WHAT NEEDS TO BE DONE:
Carry none of the pictures over; write out the complete data exactly.

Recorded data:

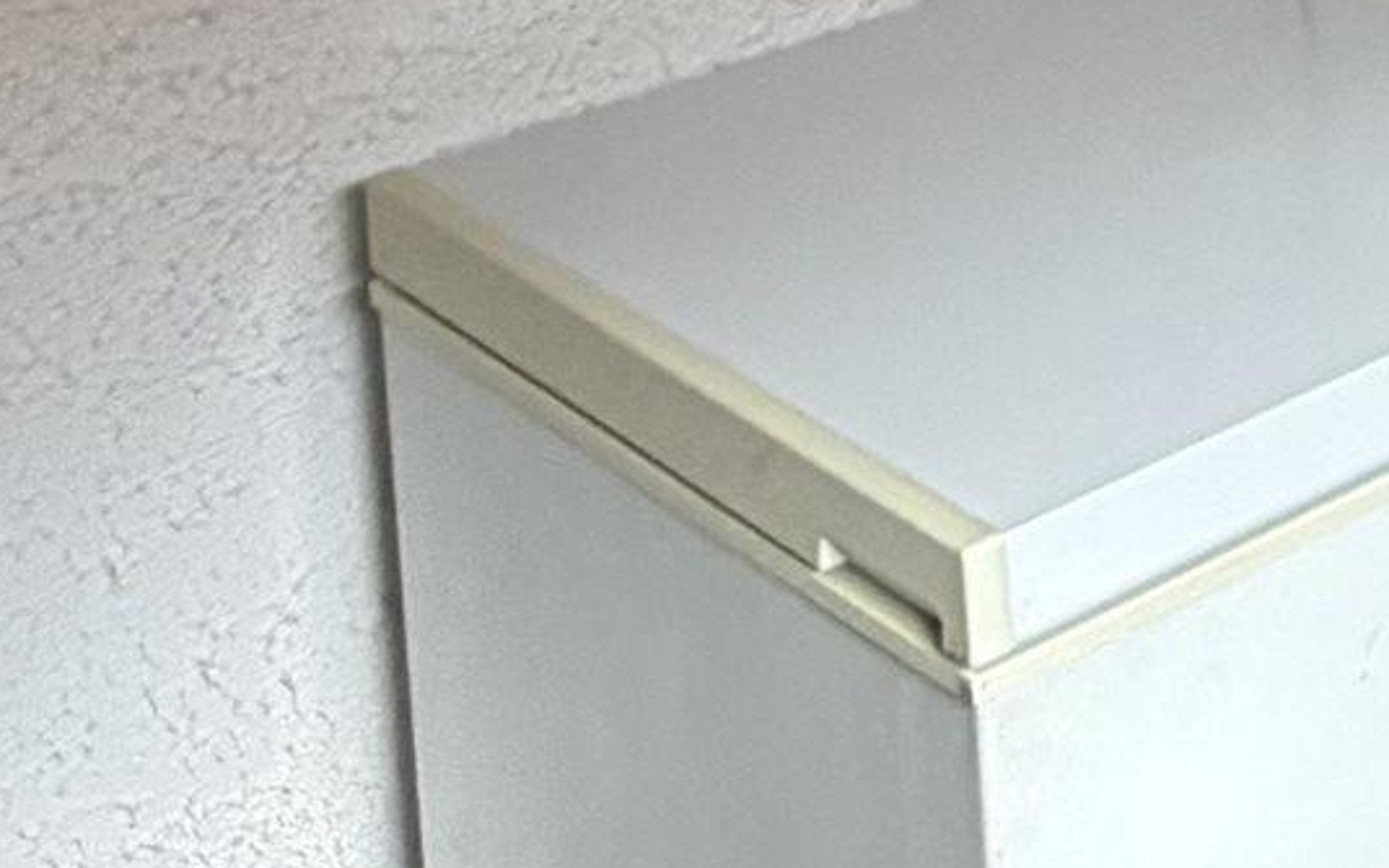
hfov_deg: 20.7
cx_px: 2099
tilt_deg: -6.1
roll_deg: +1.1
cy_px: -837
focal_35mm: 85
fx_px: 3218
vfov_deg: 13.3
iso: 320
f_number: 2.2
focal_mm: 2.22
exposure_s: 1/81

EXERCISE ANSWER:
hfov_deg: 20.7
cx_px: 2099
tilt_deg: -6.1
roll_deg: +1.1
cy_px: -837
focal_35mm: 85
fx_px: 3218
vfov_deg: 13.3
iso: 320
f_number: 2.2
focal_mm: 2.22
exposure_s: 1/81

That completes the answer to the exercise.